* [TASK STATEMENT] Copy every entry exactly.
☆ ☆ ☆ ☆
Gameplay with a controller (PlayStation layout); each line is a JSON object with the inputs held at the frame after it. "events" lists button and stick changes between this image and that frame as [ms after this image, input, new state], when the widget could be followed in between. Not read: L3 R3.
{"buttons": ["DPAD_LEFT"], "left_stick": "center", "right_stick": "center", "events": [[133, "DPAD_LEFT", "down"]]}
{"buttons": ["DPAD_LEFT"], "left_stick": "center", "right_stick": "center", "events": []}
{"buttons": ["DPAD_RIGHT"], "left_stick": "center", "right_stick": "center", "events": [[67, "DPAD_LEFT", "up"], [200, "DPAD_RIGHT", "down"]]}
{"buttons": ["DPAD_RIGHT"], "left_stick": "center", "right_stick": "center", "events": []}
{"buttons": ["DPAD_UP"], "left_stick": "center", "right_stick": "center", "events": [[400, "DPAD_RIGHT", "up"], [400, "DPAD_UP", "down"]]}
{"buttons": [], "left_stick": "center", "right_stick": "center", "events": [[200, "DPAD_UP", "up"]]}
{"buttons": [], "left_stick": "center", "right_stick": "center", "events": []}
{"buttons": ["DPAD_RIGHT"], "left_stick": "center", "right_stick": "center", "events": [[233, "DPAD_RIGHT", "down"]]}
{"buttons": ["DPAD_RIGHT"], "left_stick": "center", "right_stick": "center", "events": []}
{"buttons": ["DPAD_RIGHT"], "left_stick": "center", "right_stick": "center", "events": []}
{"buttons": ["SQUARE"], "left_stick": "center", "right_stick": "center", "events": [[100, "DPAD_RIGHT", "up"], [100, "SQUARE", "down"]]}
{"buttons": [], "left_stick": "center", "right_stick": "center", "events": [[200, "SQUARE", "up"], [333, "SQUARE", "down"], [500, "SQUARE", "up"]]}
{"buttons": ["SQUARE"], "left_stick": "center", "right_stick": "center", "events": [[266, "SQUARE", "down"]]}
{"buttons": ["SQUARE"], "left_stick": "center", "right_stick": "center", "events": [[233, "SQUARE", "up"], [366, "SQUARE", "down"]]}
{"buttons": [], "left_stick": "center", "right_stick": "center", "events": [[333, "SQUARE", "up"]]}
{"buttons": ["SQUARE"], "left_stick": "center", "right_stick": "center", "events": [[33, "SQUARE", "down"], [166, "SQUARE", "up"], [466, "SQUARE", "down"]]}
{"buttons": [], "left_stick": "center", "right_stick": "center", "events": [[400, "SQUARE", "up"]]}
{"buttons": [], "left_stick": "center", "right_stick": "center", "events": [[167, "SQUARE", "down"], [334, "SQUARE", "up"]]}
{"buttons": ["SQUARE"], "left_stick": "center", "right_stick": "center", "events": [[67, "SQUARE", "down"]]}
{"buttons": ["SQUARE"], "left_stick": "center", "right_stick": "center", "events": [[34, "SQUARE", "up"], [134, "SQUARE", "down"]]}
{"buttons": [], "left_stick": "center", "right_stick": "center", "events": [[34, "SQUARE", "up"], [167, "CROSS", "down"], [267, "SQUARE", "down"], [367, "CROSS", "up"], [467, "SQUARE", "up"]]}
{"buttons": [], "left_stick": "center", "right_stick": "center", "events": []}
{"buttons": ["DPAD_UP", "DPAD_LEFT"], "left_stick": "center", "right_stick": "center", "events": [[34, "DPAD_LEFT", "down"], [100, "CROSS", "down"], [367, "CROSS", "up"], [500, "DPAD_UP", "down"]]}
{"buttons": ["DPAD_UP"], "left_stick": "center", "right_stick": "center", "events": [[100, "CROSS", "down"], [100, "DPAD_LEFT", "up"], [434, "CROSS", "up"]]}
☆ ☆ ☆ ☆
* [TASK RESULT]
Gameplay with a controller (PlayStation layout); each line is a JSON object with the inputs held at the frame after it. "events" lists button and stick changes between this image and that frame as [ms after this image, input, new state], when the widget could be followed in between. Not read: L3 R3.
{"buttons": ["DPAD_LEFT"], "left_stick": "center", "right_stick": "center", "events": [[133, "DPAD_LEFT", "down"]]}
{"buttons": ["DPAD_LEFT"], "left_stick": "center", "right_stick": "center", "events": []}
{"buttons": ["DPAD_RIGHT"], "left_stick": "center", "right_stick": "center", "events": [[67, "DPAD_LEFT", "up"], [200, "DPAD_RIGHT", "down"]]}
{"buttons": ["DPAD_RIGHT"], "left_stick": "center", "right_stick": "center", "events": []}
{"buttons": ["DPAD_UP"], "left_stick": "center", "right_stick": "center", "events": [[400, "DPAD_RIGHT", "up"], [400, "DPAD_UP", "down"]]}
{"buttons": [], "left_stick": "center", "right_stick": "center", "events": [[200, "DPAD_UP", "up"]]}
{"buttons": [], "left_stick": "center", "right_stick": "center", "events": []}
{"buttons": ["DPAD_RIGHT"], "left_stick": "center", "right_stick": "center", "events": [[233, "DPAD_RIGHT", "down"]]}
{"buttons": ["DPAD_RIGHT"], "left_stick": "center", "right_stick": "center", "events": []}
{"buttons": ["DPAD_RIGHT"], "left_stick": "center", "right_stick": "center", "events": []}
{"buttons": ["SQUARE"], "left_stick": "center", "right_stick": "center", "events": [[100, "DPAD_RIGHT", "up"], [100, "SQUARE", "down"]]}
{"buttons": [], "left_stick": "center", "right_stick": "center", "events": [[200, "SQUARE", "up"], [333, "SQUARE", "down"], [500, "SQUARE", "up"]]}
{"buttons": ["SQUARE"], "left_stick": "center", "right_stick": "center", "events": [[266, "SQUARE", "down"]]}
{"buttons": ["SQUARE"], "left_stick": "center", "right_stick": "center", "events": [[233, "SQUARE", "up"], [366, "SQUARE", "down"]]}
{"buttons": [], "left_stick": "center", "right_stick": "center", "events": [[333, "SQUARE", "up"]]}
{"buttons": ["SQUARE"], "left_stick": "center", "right_stick": "center", "events": [[33, "SQUARE", "down"], [166, "SQUARE", "up"], [466, "SQUARE", "down"]]}
{"buttons": [], "left_stick": "center", "right_stick": "center", "events": [[400, "SQUARE", "up"]]}
{"buttons": [], "left_stick": "center", "right_stick": "center", "events": [[167, "SQUARE", "down"], [334, "SQUARE", "up"]]}
{"buttons": ["SQUARE"], "left_stick": "center", "right_stick": "center", "events": [[67, "SQUARE", "down"]]}
{"buttons": ["SQUARE"], "left_stick": "center", "right_stick": "center", "events": [[34, "SQUARE", "up"], [134, "SQUARE", "down"]]}
{"buttons": [], "left_stick": "center", "right_stick": "center", "events": [[34, "SQUARE", "up"], [167, "CROSS", "down"], [267, "SQUARE", "down"], [367, "CROSS", "up"], [467, "SQUARE", "up"]]}
{"buttons": [], "left_stick": "center", "right_stick": "center", "events": []}
{"buttons": ["DPAD_UP", "DPAD_LEFT"], "left_stick": "center", "right_stick": "center", "events": [[34, "DPAD_LEFT", "down"], [100, "CROSS", "down"], [367, "CROSS", "up"], [500, "DPAD_UP", "down"]]}
{"buttons": ["DPAD_UP"], "left_stick": "center", "right_stick": "center", "events": [[100, "CROSS", "down"], [100, "DPAD_LEFT", "up"], [434, "CROSS", "up"]]}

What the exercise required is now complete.